After waiting another three hours, during which Monk threw up another five times, once while walking into the doctor’s office (she had a bucket…and tough kid that she is, she kept walking while throwing up).
Then the doc came in, and here’s where things got weird.
Initially, she refused to give us Zofran, saying kids should “be made to tough it out.”
The look on my face must have been, “Are you out of your mind?” because she went on…
“I’m old school. Kids should have to just deal with the vomiting. It’s like giving too many antibiotics.”
I wasn’t asking for antibiotics. When the kids have a cold, I don’t take them to the doctor. I keep them home, give them Tylenol and lots of fluids. If it gets bad, we see a doctor, but I don’t ask for antibiotics. I know about MRSA and C-dif. I also know that antibiotics won’t work for a virus.
So I don’t ask for big meds. I wasn’t even asking for anything to make her well. I was asking for something to make her feel better.
Because I don’t believe in needless suffering. And I don’t understand why you would refuse to give someone a drug that will ease their suffering just because she’s a kid.

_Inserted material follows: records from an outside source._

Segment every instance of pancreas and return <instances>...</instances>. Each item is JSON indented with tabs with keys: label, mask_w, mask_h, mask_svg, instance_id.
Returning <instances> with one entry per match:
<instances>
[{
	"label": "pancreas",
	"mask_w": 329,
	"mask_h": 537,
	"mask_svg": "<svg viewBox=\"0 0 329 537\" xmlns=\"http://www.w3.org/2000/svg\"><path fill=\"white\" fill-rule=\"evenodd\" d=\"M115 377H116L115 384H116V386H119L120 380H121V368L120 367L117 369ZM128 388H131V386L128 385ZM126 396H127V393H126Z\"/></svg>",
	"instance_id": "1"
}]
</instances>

In any case, she went on to explain that children need to wash their hands, and they need to learn to do it effectively. The tone was…different. Almost like she was blaming Monkey because Monkey got sick. Like if my child learned her lesson, she wouldn’t have gotten sick in the first place.
At that, I said, “She’s diligent about washing hands. She’s very conscious of that.”
She countered with the notion that children are notorious for not washing their hands.
I could have told her that this is a kid who reads food labels to make sure everything that goes with her to school doesn’t contain peanuts, because a boy in her class is allergic. She coughs into her sleeve. And she sings “Happy Birthday” two times when she’s washing her hands, because she doesn’t want to make anyone sick.
But I didn’t have to. Because Monk looked at me, picked her her bucket, and threw up.
The doc looked at me and said, “I’ll write you a script for Zofran. But only a couple. I don’t want her having it for several days. I’m tired of people over-medicating. They hand these things out like candy in the ER.”
I wanted to make a smart remark, but I was getting what I wanted, so I thanked her instead.
Then Monk threw up again.
“I’ll give her one now.”
After what was probably one of the weirdest doctor’s visits, we came home. Monk has been fine since that initial Zofran (because it’s a miracle drug, I’m telling you).
Only now, Chewey has it.
This is not the land of milk and honey. That much I’m sure of.